Documentation
tomodachi

Recommendations for production

When running a tomodachi service in a production environment, it's important to ensure that the service is set up correctly to handle the demands and constraints of a live system. Here's some recommendations of options and operating practices to make running the services a breeze.

The preferred way of operating a tomodachi service?

  • Go for a Dockerized environment if possible – preferably orchestrated with for example Kubernetes to handle automated scaling events to meet demand of incoming requests and/or event queues.

  • Make sure that a SIGTERM signal is passed to the python process when a pod is scheduled for termination to give it time to gracefully stop listeners, consumers and finish active handler tasks.

    • This should work automatically for services in Docker if the CMD statement in your Dockerfile is starting the tomodachi service directly.
    • In case a script is used in CMD, you might need to trap signals and forward them to the service process.
  • To give services the time to gracefully complete active handler executions and shut down, make sure that the orchestration engine waits at least 30 seconds from sending the SIGTERM to remove the pod.

    • For extra compatibility in k8s and to get around most kind of edge-cases of intermittent timeouts and problems with ingress connections, set the pod spec terminationGracePeriodSeconds to 90 seconds and use a preStop lifecycle hook of 20 seconds.

      spec:
        terminationGracePeriodSeconds: 90
        containers:
          lifecycle:
            preStop:
              exec:
                command: ["/bin/sh", "-c", "sleep 20"]
      
  • If your service inbound network access to HTTP handlers from users or API clients, then it's usually preferred to put some kind of ingress (nginx, haproxy or other type of load balancer) to proxy connections to the service pods.

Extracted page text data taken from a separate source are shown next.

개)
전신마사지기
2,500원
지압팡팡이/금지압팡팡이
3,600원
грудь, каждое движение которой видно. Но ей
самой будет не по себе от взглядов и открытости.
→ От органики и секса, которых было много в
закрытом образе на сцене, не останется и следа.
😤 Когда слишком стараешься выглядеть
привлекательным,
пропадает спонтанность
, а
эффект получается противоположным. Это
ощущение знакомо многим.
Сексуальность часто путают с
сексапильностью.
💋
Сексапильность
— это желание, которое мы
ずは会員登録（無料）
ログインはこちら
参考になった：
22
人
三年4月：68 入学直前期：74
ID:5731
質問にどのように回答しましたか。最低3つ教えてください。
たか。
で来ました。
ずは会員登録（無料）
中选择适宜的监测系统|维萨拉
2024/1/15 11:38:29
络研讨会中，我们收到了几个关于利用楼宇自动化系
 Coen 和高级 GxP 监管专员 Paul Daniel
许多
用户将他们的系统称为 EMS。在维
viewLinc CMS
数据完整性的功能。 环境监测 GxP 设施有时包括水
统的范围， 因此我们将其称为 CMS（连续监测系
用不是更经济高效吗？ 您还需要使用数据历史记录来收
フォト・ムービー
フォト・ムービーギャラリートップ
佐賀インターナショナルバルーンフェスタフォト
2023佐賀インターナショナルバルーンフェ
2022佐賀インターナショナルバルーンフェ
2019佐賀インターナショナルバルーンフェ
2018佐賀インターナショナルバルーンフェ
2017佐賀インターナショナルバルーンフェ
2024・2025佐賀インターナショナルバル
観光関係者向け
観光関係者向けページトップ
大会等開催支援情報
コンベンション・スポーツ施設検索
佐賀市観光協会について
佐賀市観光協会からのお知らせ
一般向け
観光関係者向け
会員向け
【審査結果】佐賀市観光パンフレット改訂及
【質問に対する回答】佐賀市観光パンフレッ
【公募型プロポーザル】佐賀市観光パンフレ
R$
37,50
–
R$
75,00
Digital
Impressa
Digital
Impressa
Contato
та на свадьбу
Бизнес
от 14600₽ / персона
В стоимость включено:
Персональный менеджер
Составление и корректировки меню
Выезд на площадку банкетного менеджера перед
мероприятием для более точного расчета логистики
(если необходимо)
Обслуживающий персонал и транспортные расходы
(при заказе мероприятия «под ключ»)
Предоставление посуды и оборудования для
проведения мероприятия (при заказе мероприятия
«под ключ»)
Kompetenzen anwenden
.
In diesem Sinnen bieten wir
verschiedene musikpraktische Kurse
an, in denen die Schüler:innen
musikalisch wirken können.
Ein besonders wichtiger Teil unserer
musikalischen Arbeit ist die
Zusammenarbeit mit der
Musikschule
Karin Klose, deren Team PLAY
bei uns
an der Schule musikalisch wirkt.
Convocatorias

    • Let the ingress handle public TLS, http2 / http3, client facing keep-alives and WebSocket protocol upgrades and let the service handler just take care of the business logic.

    • Use HTTP options such as the ones in this service to have the service rotate keep-alive connections so that ingress connections doesn't stick to the old pods after a scaling event.
      If keep-alive connections from ingresses to services stick for too long, the new replicas added when scaling out won't get their balanced share of the requests and the old pods will continue to receive most of the requests.

      import tomodachi
      
      class Service(tomodachi.Service):
      		name = "service"
        	options = tomodachi.Options(
              http=tomodachi.Options.HTTP(
                  port=80,
                  content_type="application/json; charset=utf-8",
                  real_ip_from=["127.0.0.1/32", "10.0.0.0/8", "172.16.0.0/12", "192.168.0.0/16"],
                  keepalive_timeout=10,
                  max_keepalive_time=30,
              )
          )
      
  • Use a JSON log formatter such as the one enabled via --logger json (or env variable TOMODACHI_LOGGER=json) so that the log entries can be picked up by a log collector.

  • Always start the service with the --production CLI argument (or set the env variable TOMODACHI_PRODUCTION=1) to disable the file watcher that restarts the service on file changes, and to hide the start banner so it doesn't end up in log buffers.

  • Not related to tomodachi directly, but always remember to collect the log output and monitor your instances or clusters.

Recommended arguments to tomodachi run in the CLI

tomodachi run service/app.py --loop uvloop --production --log-level warning --logger json

In this example:

  • --loop uvloop: This argument sets the event loop implementation to uvloop, which is known to be faster than the default asyncio loop. This can help improve the performance of your service. However, you should ensure that uvloop is installed in your environment before using this option.

  • --production: This argument disables the file watcher that restarts the service on file changes and hides the startup info banner. This is important in a production environment where you don't want your service to restart every time a file changes. It also helps to reduce unnecessary output in your logs.

  • --log-level warning: This argument sets the minimum log level to warning. In a production environment, you typically don't want to log every single detail of your service's operation. By setting the log level to warning, you ensure that only important messages are logged.

    • If your infrastructure supports rapid collection of log entries and you see a clear benefit of including logs of log level info, it would make sense to use --log-level info instead of filtering on at least warning.
  • --logger json: This argument sets the log formatter to output logs in JSON format. This is useful in a production environment where you might have a log management system that can parse and index JSON logs for easier searching and analysis.

Environment variables

You can also set these options using environment variables. This can be useful if you're deploying your service in a containerized environment like Docker or Kubernetes, where you can set environment variables in your service's configuration. Here's how you would set the same options using environment variables:

export TOMODACHI_LOOP=uvloop
export TOMODACHI_PRODUCTION=1
export TOMODACHI_LOG_LEVEL=warning
export TOMODACHI_LOGGER=json

tomodachi run service/app.py

By using environment variables, you can easily change the configuration of your service without having to modify your code or your command line arguments. This can be especially useful in a CI/CD pipeline where you might want to adjust your service's configuration based on the environment it's being deployed to.